Nicolas Jules – Le Yéti – 2021 (©Thibaut Derien)
12 août 2021, Nouvel album de Nicolas Jules
Le Yéti
Avec
Nicolas Jules (voix, claviers, ukulélé, guitares, basse), Roland Bourbon (batterie, percussions), Frédéric Jouhannet (violons) Nicolas Moro (dobro in 13) Dani Bouillard (guitare in 2, 12, 14, 16) Julie Leyder (voix in 14, 16)
Avertissement : Ce texte ne saurait passer pour une chronique. C’est une pure fiction, un jeu d’écriture où se trouvent insérés en caractères gras les 17 titres de l’album de Nicolas Jules et quelques mots ou expressions, empruntés ici ou là aux textes.
1.Mort aux photocopieuses 2. Records 3. Perdu 4. Radio yéti 5. Ne pas compter 6. Le yéti voyage 7. Incognito 8. Le tramway jaune 9. Mort et résurrection du yéti 10. Tutu 11. lavomatic 12. La fiancée du yéti 13. fuir14. Pays de cendre 15. Scalp de yéti 16. Ta colère 17. Le yéti de la sierra madre
Si tu veux de l’aventure
Il ne saura jamais comment ni pourquoi lui est venue un jour l’idée de dessiner ce personnage qui allait l’envoyer en l’air. Oui, en l’air. Bien au- delà de tout ce qui est seulement imaginable à l’échelle d’une vie de terrien dans un pays de cendre.
Par contre il se souvient clairement de l’instant où l’idée fit irruption. Il se trouvait au lavomatic où ses idées tournaient avec les chemises, les chaussettes et le savon. Il avait sorti de sa poche, par ennui, ce carnet usé où atterrissaient des idées sans suite, des sensations, des listes de mots… « Filer à cent à l’heure /filer à l’anglaise /go on baby go on… Ton corsage /Tes souliers /Ta colère… » Soudain il avait griffonné avec un crayon noir la neige et puis ce bonhomme hirsute était apparu.

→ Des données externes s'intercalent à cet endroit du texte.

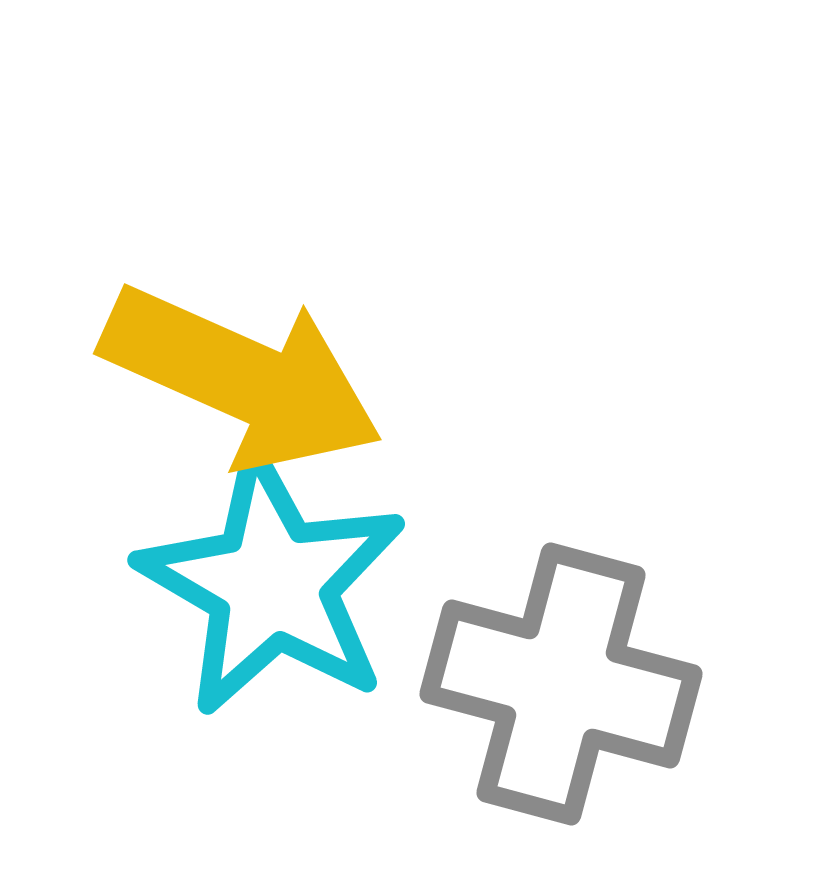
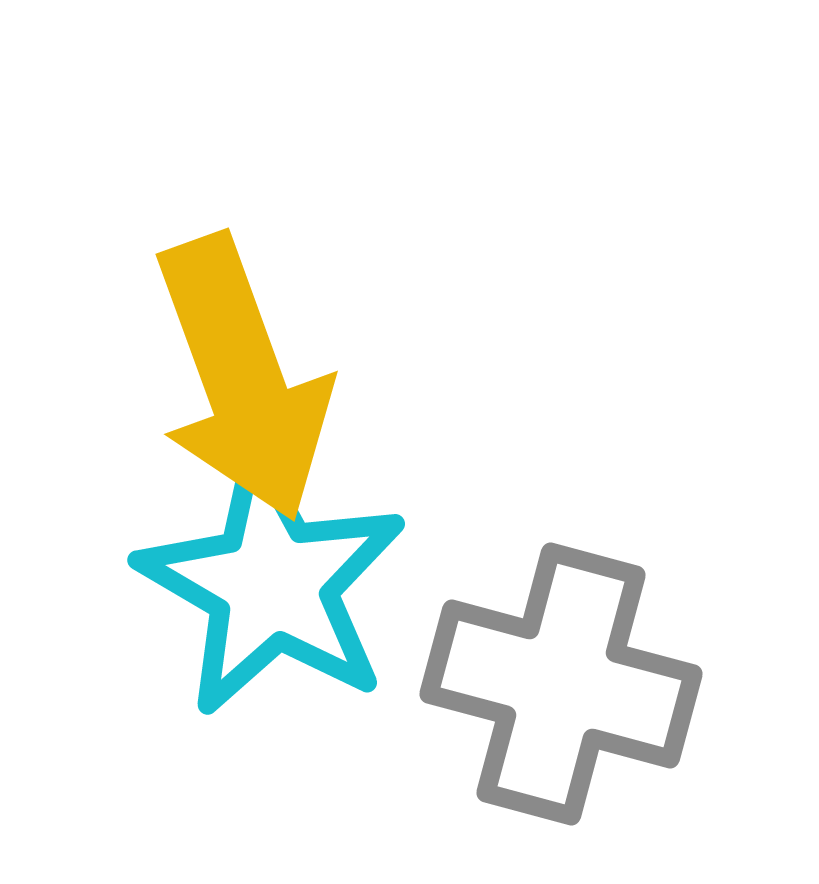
yellow arrow: rotated 46 degrees clockwise
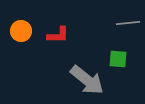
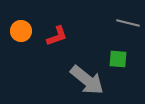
gray line: rotated 20 degrees clockwise
red L-shape: moved 1 px left, 1 px down; rotated 20 degrees counterclockwise
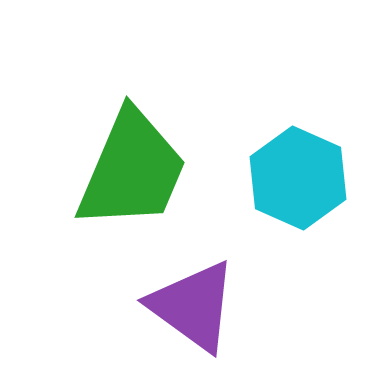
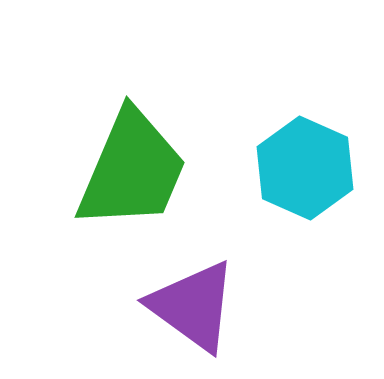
cyan hexagon: moved 7 px right, 10 px up
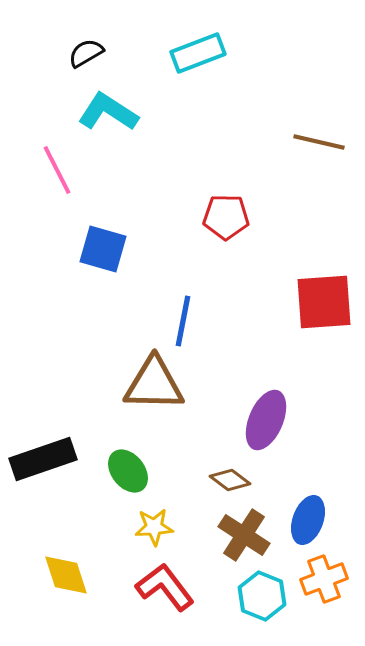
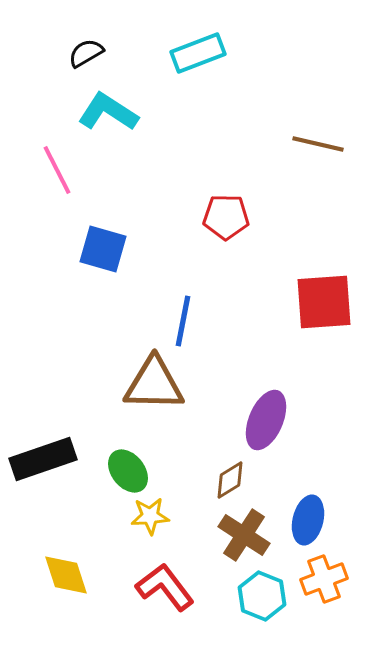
brown line: moved 1 px left, 2 px down
brown diamond: rotated 69 degrees counterclockwise
blue ellipse: rotated 6 degrees counterclockwise
yellow star: moved 4 px left, 11 px up
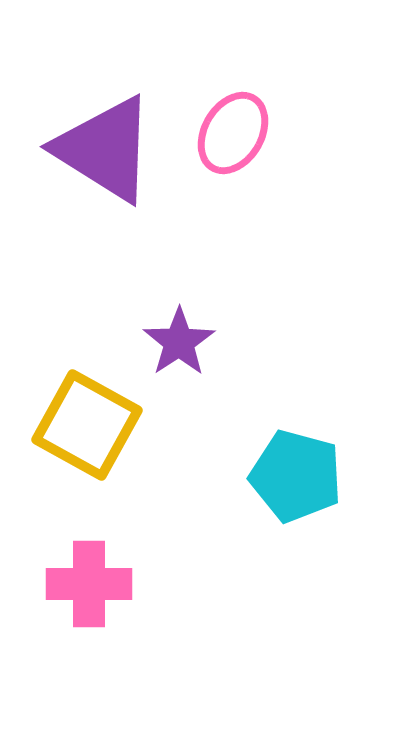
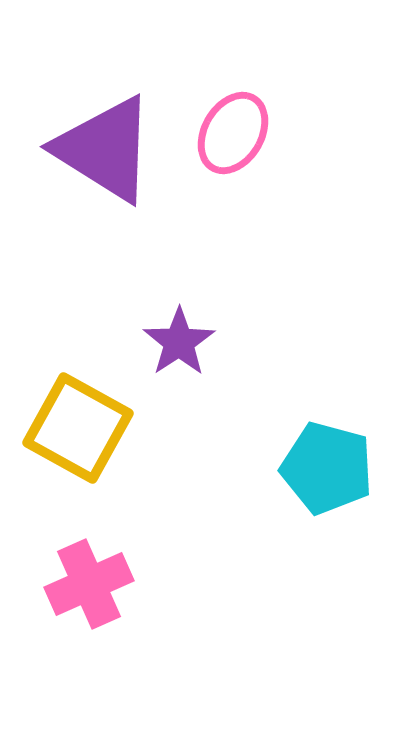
yellow square: moved 9 px left, 3 px down
cyan pentagon: moved 31 px right, 8 px up
pink cross: rotated 24 degrees counterclockwise
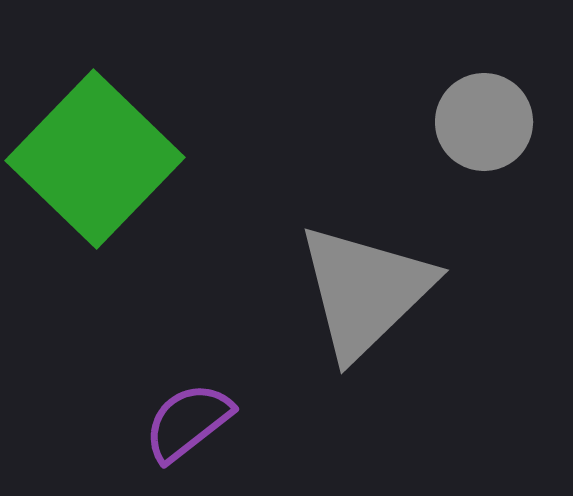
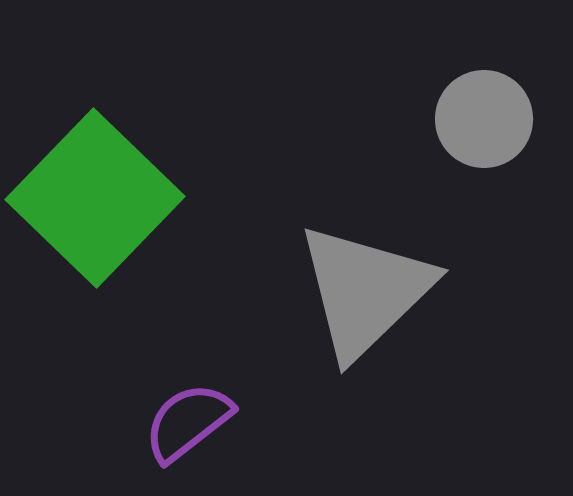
gray circle: moved 3 px up
green square: moved 39 px down
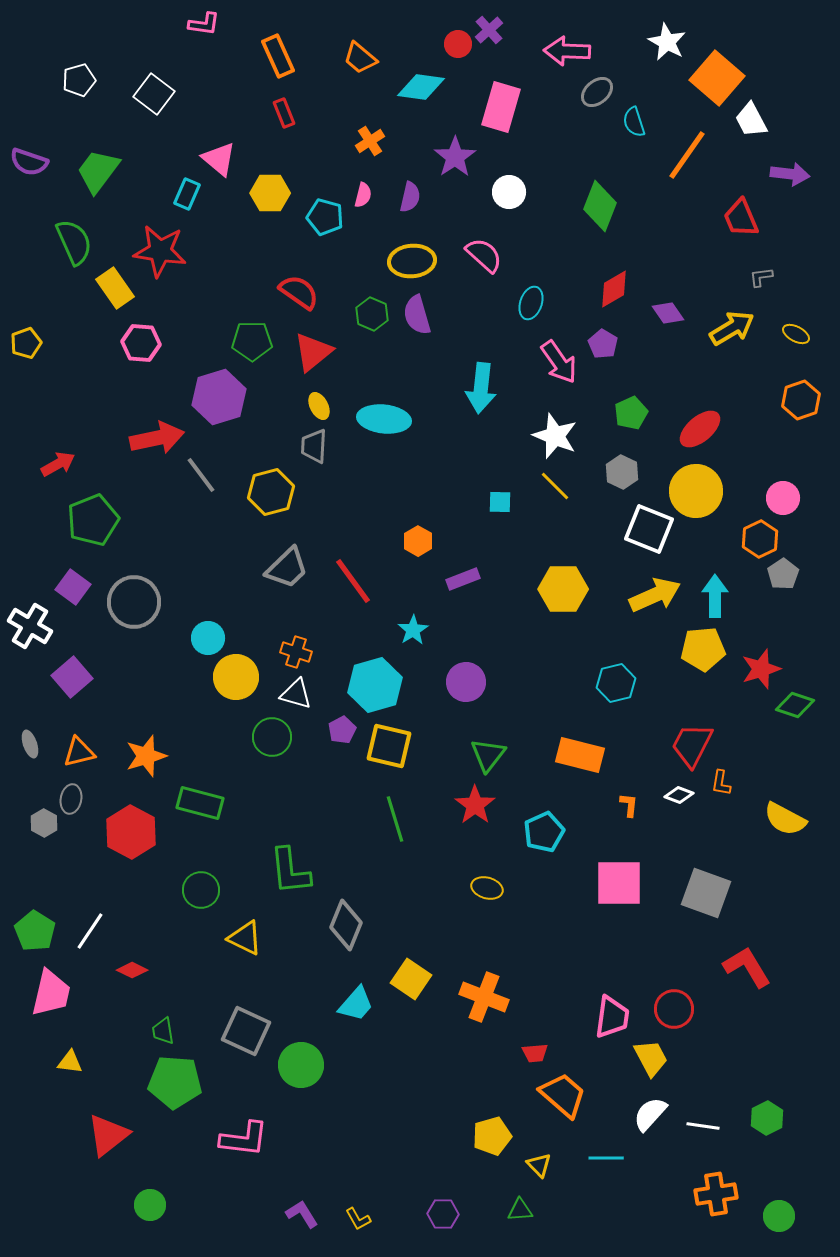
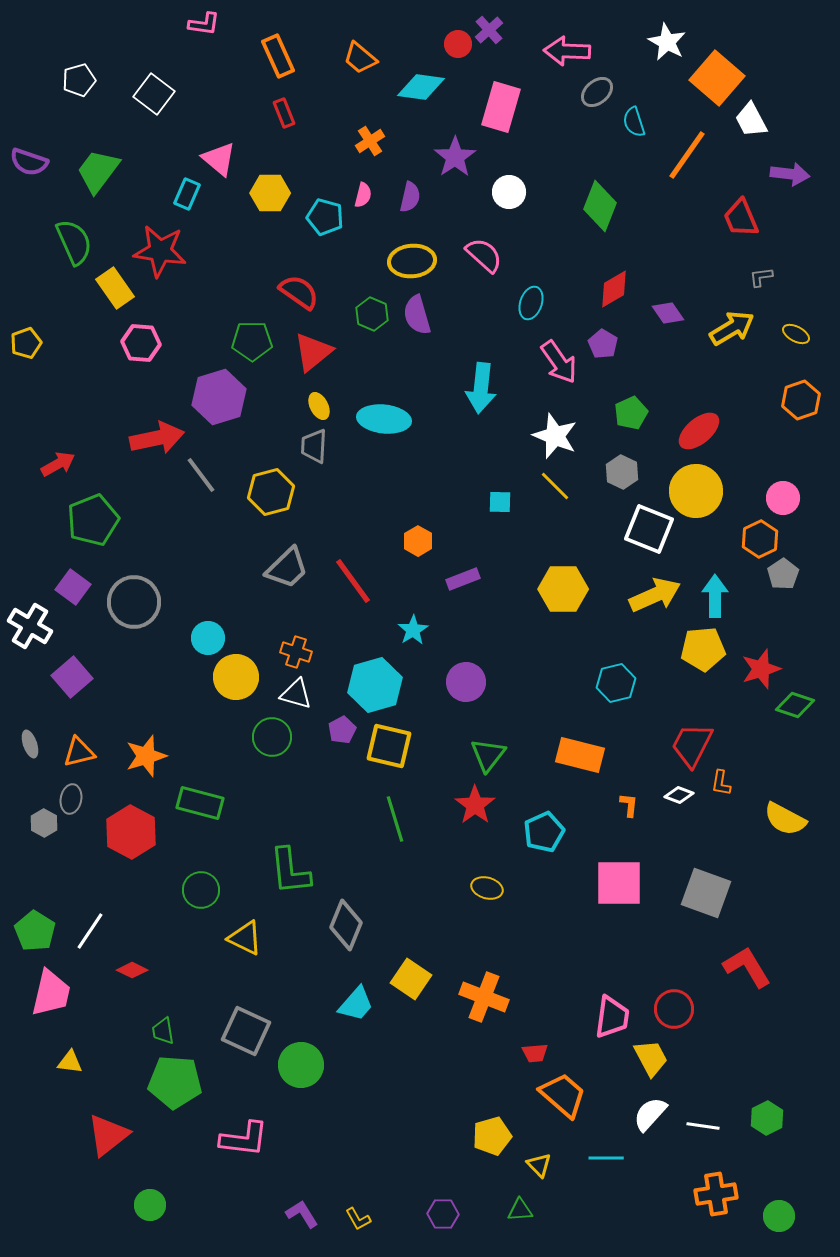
red ellipse at (700, 429): moved 1 px left, 2 px down
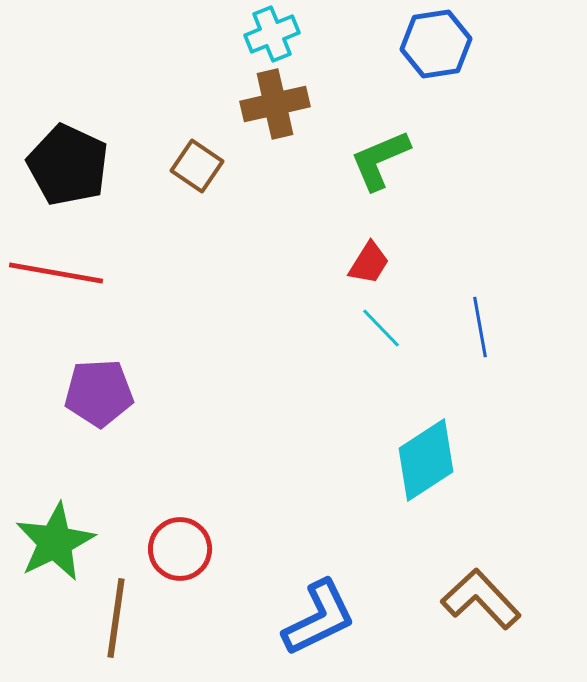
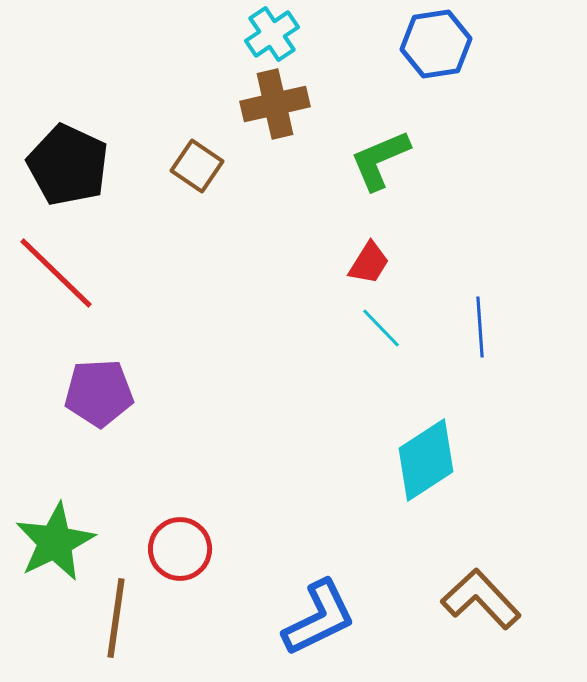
cyan cross: rotated 12 degrees counterclockwise
red line: rotated 34 degrees clockwise
blue line: rotated 6 degrees clockwise
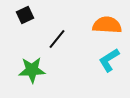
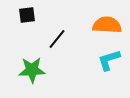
black square: moved 2 px right; rotated 18 degrees clockwise
cyan L-shape: rotated 15 degrees clockwise
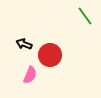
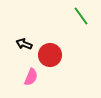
green line: moved 4 px left
pink semicircle: moved 1 px right, 2 px down
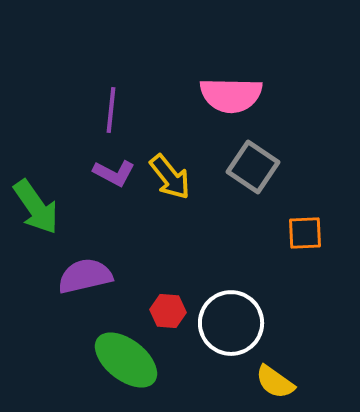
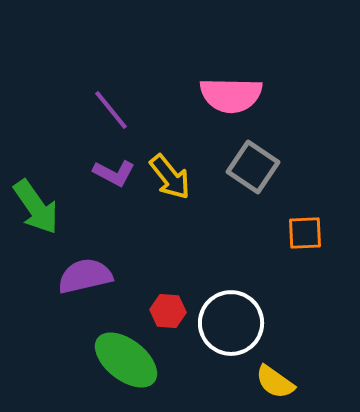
purple line: rotated 45 degrees counterclockwise
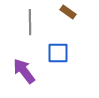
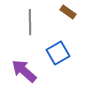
blue square: rotated 30 degrees counterclockwise
purple arrow: rotated 12 degrees counterclockwise
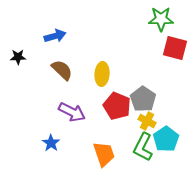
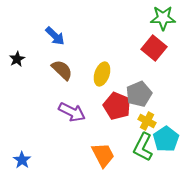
green star: moved 2 px right, 1 px up
blue arrow: rotated 60 degrees clockwise
red square: moved 21 px left; rotated 25 degrees clockwise
black star: moved 1 px left, 2 px down; rotated 28 degrees counterclockwise
yellow ellipse: rotated 15 degrees clockwise
gray pentagon: moved 4 px left, 5 px up; rotated 15 degrees clockwise
blue star: moved 29 px left, 17 px down
orange trapezoid: moved 1 px left, 1 px down; rotated 8 degrees counterclockwise
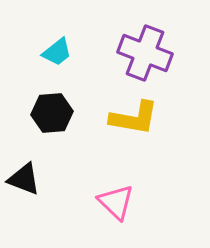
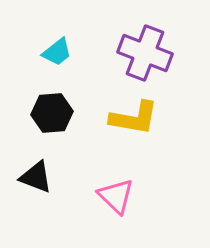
black triangle: moved 12 px right, 2 px up
pink triangle: moved 6 px up
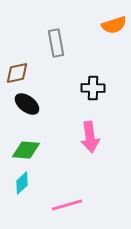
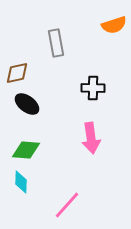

Il avait écrit dessous : « Le yéti de la sierra madre », ça sonnait bien.
Et voilà, c’est aussi simple que ça. De retour chez lui, il s’était mis à dessiner sans plus regarder les heures. Cet instant décidait du reste de sa vie. Il ne le savait pas.
On lui avait toujours dit : « Si tu veux de l’aventure, commence par ouvrir ta porte, reste pas à l’abri. »
Cette fois, il avait pris son courage à deux mains, lui, l’invisible, le perdu, le pauvre type remisé au placard du service comptable, qui rêvait de brandir un jour une pancarte : « Mort aux photocopieuses ! » Une petite voix intérieure lui soufflait : Ne pas compter sur la chance, viser haut, viser le soleil !
Il osa enfin. Plus de mur !
Le premier volume de la série Le Yéti parut sous un pseudonyme. C’était comme dans un rêve. Il battit aussitôt des records de vente.
Quand il prenait le tramway jaune 51 qui le menait au quotidien d’un sans grade, il voyait défiler par la fenêtre toute ses envies de disparaître. Il se disait : « J’ai de l’imagination à revendre, mais je ne tiens pas à m’enrichir. »
C’est qu’il ne lui vint jamais l’aspiration de fuir, même quand le succès des autres volumes aurait pu l’inviter à tout dévoiler. Radio yéti, Le yéti voyage incognito – il était particulièrement heureux de ce titre là – Mort et résurrection du yéti – il avait été tenté d’en finir avec ce personnage encombrant – Scalp de yéti – et puis, et puis… La fiancée du yéti … Ce volume là, il aurait pu le sous-titrer, Tu tues / Tutu car il y avait transcendé un amour qui n’en finissait pas de mourir. Belle, elle était belle comme un oiseau. Il lui aurait fallu ses yeux pour voir comme elle était belle…
L’auteur chanceux de la série Le Yéti n’apparut jamais en photo, encore moins sur les écrans. Il n’accepta aucune récompense. Il aurait été capable de se cacher derrière un tronc d’arbre, un poteau électrique plutôt de se montrer tel qu’il était.
Il aura toujours préféré sa vie de chien mouillé à une gloire chimérique.